As a student of mythology, I have often found myself exploring myths of European or Native American peoples. But rarely have I had opportunity to catch a glimpse into the mindset of the myriad deities of the Chinese people. Like all peoples, the Chinese created myths about real or imagined people and places to provide examples of how customs and beliefs came to be.
Chinese Gods provides amazing insight into some of the history of the China in the distant past, but also provides the reader more understanding of the Chinese people today. As the world gets smaller and smaller through the overwhelming use of technology, it's good to read about Chinese legends of both historical and mythological people and places.

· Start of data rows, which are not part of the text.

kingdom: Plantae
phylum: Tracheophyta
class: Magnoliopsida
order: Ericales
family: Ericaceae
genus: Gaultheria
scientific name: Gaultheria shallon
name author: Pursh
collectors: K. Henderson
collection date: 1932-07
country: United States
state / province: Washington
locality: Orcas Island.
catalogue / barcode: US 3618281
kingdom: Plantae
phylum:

For example, Chamberlain goes into great detail in the first chapter about the geomantic science of feng-shui, which deals with using the energy of the environment to encourage or discourage various psychological effects. In the modern world, feng-shui has become very chic among the wealthy and famous to arrange their humble abodes to go with the flow instead of against it.
As far back as 3000 years ago, the magic square upon which many of the principles of feng-shui rely was discovered by the Chinese. Other cultures, from India and Egypt to Ireland, have also used the magic square. Generally it is found in ancient (and probably some modern) architecture in the design of temples and palaces. Symbolism is attached to the different cardinal points of the compass: south is summer and life; north, winter and death; east, spring and harmony; and west, autumn and harmony. In feng-shui, the door always points south, regardless of the actual compass direction.
Using this information as a guide, see if your house flows positive energy in the right direction of various rooms. I know mine doesn't!